*Dataset content*
::::::

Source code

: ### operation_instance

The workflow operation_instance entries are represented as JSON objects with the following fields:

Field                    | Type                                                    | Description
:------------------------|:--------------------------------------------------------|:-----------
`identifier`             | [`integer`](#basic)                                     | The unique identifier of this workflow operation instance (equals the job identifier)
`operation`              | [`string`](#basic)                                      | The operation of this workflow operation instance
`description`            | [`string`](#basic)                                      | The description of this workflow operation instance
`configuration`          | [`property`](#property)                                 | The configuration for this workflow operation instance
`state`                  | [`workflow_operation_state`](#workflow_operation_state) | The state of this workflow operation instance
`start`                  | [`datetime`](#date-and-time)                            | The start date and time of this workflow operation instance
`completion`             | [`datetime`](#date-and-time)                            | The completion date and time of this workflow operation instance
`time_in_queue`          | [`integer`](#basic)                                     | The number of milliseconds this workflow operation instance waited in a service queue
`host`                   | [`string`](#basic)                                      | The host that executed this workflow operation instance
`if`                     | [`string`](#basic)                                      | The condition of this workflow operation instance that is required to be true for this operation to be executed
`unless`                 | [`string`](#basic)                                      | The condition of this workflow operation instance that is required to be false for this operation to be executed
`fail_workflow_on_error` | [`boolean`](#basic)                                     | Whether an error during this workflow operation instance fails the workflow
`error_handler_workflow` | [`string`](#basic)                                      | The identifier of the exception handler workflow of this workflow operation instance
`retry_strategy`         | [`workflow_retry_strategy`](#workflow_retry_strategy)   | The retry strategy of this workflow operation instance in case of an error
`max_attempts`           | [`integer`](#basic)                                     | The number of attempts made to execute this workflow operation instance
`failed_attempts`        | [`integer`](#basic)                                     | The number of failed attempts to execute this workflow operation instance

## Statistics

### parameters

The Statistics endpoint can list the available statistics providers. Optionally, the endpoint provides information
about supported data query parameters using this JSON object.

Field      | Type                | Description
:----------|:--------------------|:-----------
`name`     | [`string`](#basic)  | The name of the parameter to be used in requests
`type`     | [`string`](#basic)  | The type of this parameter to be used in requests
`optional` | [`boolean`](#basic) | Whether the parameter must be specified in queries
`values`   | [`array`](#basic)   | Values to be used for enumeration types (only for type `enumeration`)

::::::

*To-do item*
Please copy, exactly as written, every line in the listing above from the line with "state of this workflow operation instance" up to and including the line with "a service queue".

*Response area*
`state`                  | [`workflow_operation_state`](#workflow_operation_state) | The state of this workflow operation instance
`start`                  | [`datetime`](#date-and-time)                            | The start date and time of this workflow operation instance
`completion`             | [`datetime`](#date-and-time)                            | The completion date and time of this workflow operation instance
`time_in_queue`          | [`integer`](#basic)                                     | The number of milliseconds this workflow operation instance waited in a service queue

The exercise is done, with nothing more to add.